As it is now settled law, the failure to call crucial evidence may lead the court to conclude that had the evidence been called, the same would have been adverse to the prosecution case. See Bukenya & Others vs Republic 1972 EA 548in which it was held that;
(a) The prosecution must make available all witnesses necessary to establish the truth even if their evidence may be inconsistent.
(b) The court has the right and duty to call the witnesses whose evidence appears essential to just decision of the case.
(c) When the evidence called is barely adequate, the court may infer that the evidence of uncalled witness would have tendered to be adverse to the prosecution.
Accordingly, the case became characterized with subversion and obstruction of the course of justice which is obstruction and interference with administration of justice. The net result was defeating the ends of justice as the actual culprit was not charged. This pushed the Appellants to face the law in an unlawful manner. This was a total breach of the rule of law. It impeached on the process of proper investigations with the police turning tables and falsely having the Appellants prosecuted for an offence that was aimed at covering the actual perpetrator. The police demonstrated gross impropriety in the manner that they conducted the case with their own admission that the investigating officer was coerced to charge the Appellants. The unfortunate tendency should he discouraged. It is for this reason that the appeal must succeed.
On the whole not withstanding that medical evidence showed that PW1 was assaulted, there was no evidence that the assault was perpetrated by the Appellants.
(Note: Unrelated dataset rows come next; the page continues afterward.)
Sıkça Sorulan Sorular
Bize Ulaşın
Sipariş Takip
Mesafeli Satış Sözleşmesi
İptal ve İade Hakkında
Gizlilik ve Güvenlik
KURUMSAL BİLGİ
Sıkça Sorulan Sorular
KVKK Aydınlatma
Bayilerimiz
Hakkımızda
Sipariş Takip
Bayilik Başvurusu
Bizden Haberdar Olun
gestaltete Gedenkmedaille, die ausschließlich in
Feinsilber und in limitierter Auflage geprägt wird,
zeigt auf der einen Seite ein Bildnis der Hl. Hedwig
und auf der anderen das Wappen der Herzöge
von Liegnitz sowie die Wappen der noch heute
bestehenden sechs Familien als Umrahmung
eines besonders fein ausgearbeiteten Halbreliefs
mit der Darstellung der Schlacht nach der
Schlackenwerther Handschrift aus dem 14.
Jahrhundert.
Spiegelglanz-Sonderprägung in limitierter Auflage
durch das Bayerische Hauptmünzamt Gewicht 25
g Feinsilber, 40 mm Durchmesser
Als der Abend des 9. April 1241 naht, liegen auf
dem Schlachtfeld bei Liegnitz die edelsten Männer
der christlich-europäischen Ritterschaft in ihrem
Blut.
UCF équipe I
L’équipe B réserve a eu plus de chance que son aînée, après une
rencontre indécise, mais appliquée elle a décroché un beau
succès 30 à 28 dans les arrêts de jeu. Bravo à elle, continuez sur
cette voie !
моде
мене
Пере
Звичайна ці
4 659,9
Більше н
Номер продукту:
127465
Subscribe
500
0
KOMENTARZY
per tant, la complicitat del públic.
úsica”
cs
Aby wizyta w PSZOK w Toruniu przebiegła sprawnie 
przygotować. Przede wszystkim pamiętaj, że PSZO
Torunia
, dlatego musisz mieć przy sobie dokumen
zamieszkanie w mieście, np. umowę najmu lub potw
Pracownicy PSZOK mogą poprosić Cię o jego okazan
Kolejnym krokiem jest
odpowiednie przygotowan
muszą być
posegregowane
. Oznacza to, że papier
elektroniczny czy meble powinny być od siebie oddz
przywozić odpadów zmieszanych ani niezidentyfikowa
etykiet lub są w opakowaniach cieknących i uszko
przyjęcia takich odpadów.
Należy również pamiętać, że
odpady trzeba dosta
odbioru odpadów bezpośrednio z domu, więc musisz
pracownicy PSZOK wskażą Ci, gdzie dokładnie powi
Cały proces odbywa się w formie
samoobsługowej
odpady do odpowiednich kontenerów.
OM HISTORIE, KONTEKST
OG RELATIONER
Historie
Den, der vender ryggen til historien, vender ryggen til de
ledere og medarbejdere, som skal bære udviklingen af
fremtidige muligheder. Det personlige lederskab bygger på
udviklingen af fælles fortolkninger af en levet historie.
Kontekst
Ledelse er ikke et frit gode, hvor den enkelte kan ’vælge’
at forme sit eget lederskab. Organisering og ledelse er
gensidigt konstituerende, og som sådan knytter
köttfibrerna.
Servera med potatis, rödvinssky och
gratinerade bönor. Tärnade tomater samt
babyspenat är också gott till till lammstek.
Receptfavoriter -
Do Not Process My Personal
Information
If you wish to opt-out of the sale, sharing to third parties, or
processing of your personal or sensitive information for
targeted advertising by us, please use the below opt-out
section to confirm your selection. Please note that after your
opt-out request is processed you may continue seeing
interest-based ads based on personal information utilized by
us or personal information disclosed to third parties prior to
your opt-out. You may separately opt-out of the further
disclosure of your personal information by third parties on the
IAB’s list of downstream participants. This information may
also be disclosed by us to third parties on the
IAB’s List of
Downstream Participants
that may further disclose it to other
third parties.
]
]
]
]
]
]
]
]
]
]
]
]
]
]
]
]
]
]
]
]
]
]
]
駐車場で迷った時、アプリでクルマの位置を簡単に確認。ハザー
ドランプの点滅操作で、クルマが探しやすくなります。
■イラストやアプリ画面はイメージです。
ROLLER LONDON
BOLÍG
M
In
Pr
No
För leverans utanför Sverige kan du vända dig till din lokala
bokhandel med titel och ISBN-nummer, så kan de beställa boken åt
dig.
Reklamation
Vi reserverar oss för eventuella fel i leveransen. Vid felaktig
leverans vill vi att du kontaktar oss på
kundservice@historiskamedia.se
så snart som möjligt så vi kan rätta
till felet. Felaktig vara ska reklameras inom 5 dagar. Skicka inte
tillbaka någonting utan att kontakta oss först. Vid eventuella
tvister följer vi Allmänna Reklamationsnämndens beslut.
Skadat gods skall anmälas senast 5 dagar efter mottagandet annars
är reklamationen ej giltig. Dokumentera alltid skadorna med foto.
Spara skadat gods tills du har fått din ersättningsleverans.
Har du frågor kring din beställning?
In the result, I find that the case was not proved beyond a reasonable doubt in respect of all the Appellants. I quash the conviction, set aside the sentences and order that the Appellants be forthwith set free unless otherwise lawfully held.
Dated and Delivered at Nairobi this 31st May, 2017.
G.W. NGENYE-MACHARIA
JUDGE
In the presence of;
Mr. Nyarimbo for the 1st Appellant.
Mr. Nyarimbo h/b for Mr. Kangáhi for the 2nd and 3rd Appellants.
M/s Nyauncho h/b for M/s Aluda for the Respondent.